Vaginal discharge and women's sexual health : a qualitative study in Karachi, Pakistan

Date of Award


Document Type


Degree Name

Master of Science in Nursing (MScN)


School of Nursing and Midwifery, Pakistan


Sexual health is an integral part of human health. It is attained by positive growth and development, positive relationships, healthy behavior, and the absence of violence and coercion. Sexual health is affected by biological, psychological, socio-economic, cultural, ethical, and religious/spiritual factors. In South Asian region, Vaginal Discharge (VD) is known to be the most prevalent gynaecological morbidities affecting the women's overall health. This study aimed to explore the women's sexual health concerns affected by VD. The study adopted a qualitative exploratory design. By using a predetermined inclusion criterion, a purposive sample of a total of 12 women was selected from three Family Welfare Centres (FWCs) located in three districts of Karachi, Pakistan. The data was collected through a semi-structured interview and was analyzed by using the analytical framework of Miles and Huberman(1994). On the basis of the reported characteristics of VD, the total sample of the participants was divided into two groups: Normal Vaginal Discharge (NVD) and Abnormal Vaginal Discharge (AVD). The content analysis discovered five themes containing several categories and subcategories: Experiences, Myths and Misconceptions, Management, Challenges, and Expectations.

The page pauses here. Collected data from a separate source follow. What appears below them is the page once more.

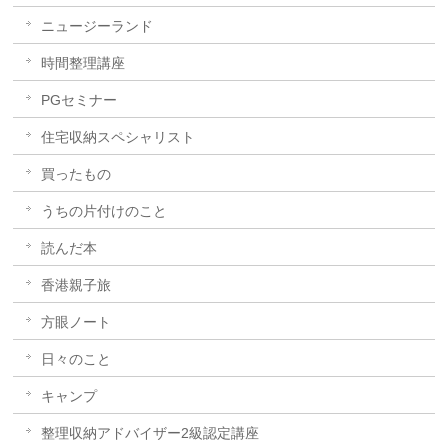
ニュージーランド
時間整理講座
PGセミナー
住宅収納スペシャリスト
買ったもの
うちの片付けのこと
読んだ本
香港親子旅
方眼ノート
日々のこと
キャンプ
整理収納アドバイザー2級認定講座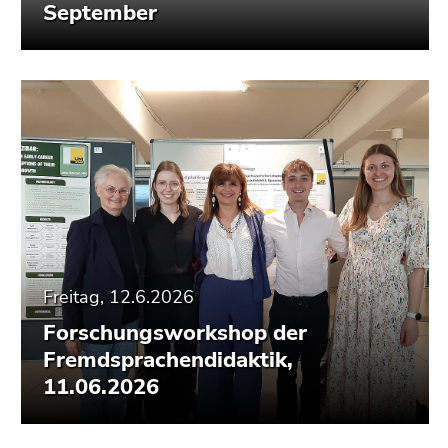
September
Freitag, 12.6.2026
Forschungsworkshop der
Fremdsprachendidaktik,
11.06.2026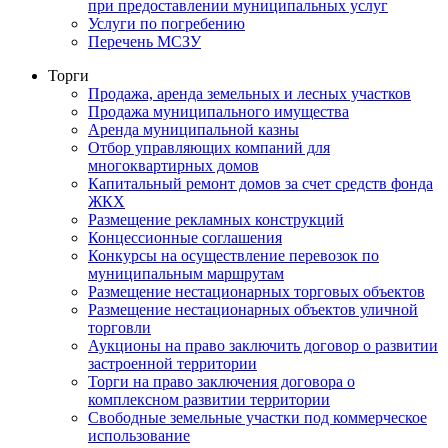
при предоставлении муниципальных услуг
Услуги по погребению
Перечень МСЗУ
Торги
Продажа, аренда земельных и лесных участков
Продажа муниципального имущества
Аренда муниципальной казны
Отбор управляющих компаний для
многоквартирных домов
Капитальный ремонт домов за счет средств фонда
ЖКХ
Размещение рекламных конструкций
Концессионные соглашения
Конкурсы на осуществление перевозок по
муниципальным маршрутам
Размещение нестационарных торговых объектов
Размещение нестационарных объектов уличной
торговли
Аукционы на право заключить договор о развитии
застроенной территории
Торги на право заключения договора о
комплексном развитии территории
Свободные земельные участки под коммерческое
использование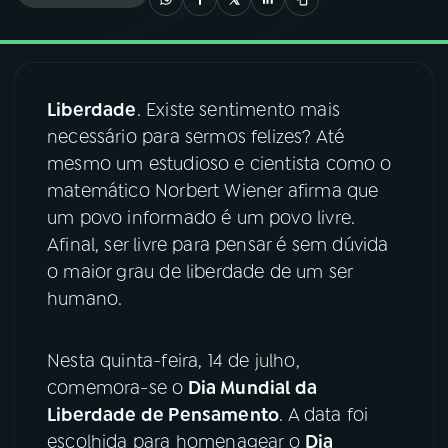
03
PROGRAMAÇÃO
Liberdade
. Existe sentimento mais
04
PROGRAMAS
necessário para sermos felizes? Até
mesmo um estudioso e cientista como o
05
PODCASTS
matemático Norbert Wiener afirma que
um povo informado é um povo livre.
Afinal, ser livre para pensar é sem dúvida
06
VIDEOCASTS
o maior grau de liberdade de um ser
humano.
07
ÚLTIMAS
Nesta quinta-feira, 14 de julho,
08
FESTIVAL DE MÚSICA
comemora-se o
Dia Mundial da
Liberdade de Pensamento
. A data foi
escolhida para homenagear o
Dia
ACOMPANHE A RÁDIO NACIONAL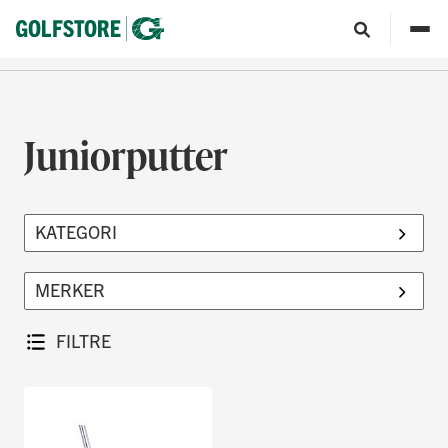
Juniorputter
FILTRE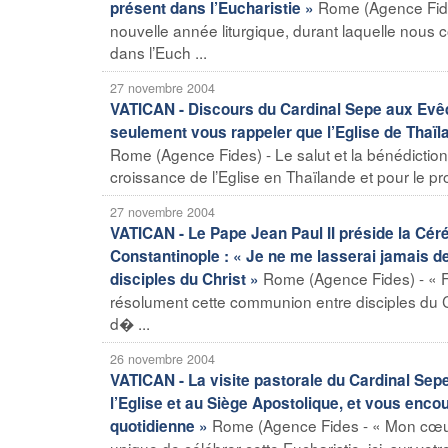
Rome (Agence Fide
présent dans l’Eucharistie »
nouvelle année liturgique, durant laquelle nous 
dans l’Euch ...
27 novembre 2004
VATICAN - Discours du Cardinal Sepe aux Evêqu
seulement vous rappeler que l’Eglise de Thaïl
Rome (Agence Fides) - Le salut et la bénédiction 
croissance de l’Eglise en Thaïlande et pour le pr
27 novembre 2004
VATICAN - Le Pape Jean Paul II préside la C
Constantinople : « Je ne me lasserai jamais 
Rome (Agence Fides) - « F
disciples du Christ »
résolument cette communion entre disciples du C
d� ...
26 novembre 2004
VATICAN - La visite pastorale du Cardinal Sepe
l’Eglise et au Siège Apostolique, et vous enc
Rome (Agence Fides - « Mon cœur 
quotidienne »
unique de célébrer cette Eucharistie, ici, sur vot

Major differences were detected in the physical, psychological and sexual experiences of the women in the two groups. The participants in the AVD group were found to have experienced more physical, psychological, and sexual difficulties compared to the women in the NVD group. These included pain in the legs and waist, lack of energy, itching and burning, intense psychological discomposure, spiritual distress, dissatisfying sexual relationship, fear of transmitting infection, and violence. These difficulties seemed to be perpetuated by several myths and misconceptions held by the participants in both the groups. The women in the two groups used similar strategies to manage their VD and encountered almost the same challenges and expectations in seeking healthcare for their complaint of VD. The findings provides grounds to suspect association of VD with women's sexual health and mental health which if altered might put them at risk of enduring violence.The study findings generate recommendations for practice, education, policy, and research to use effective strategies for addressing the associative factors of VD in order to improve the women's sexual health and overall wellbeing.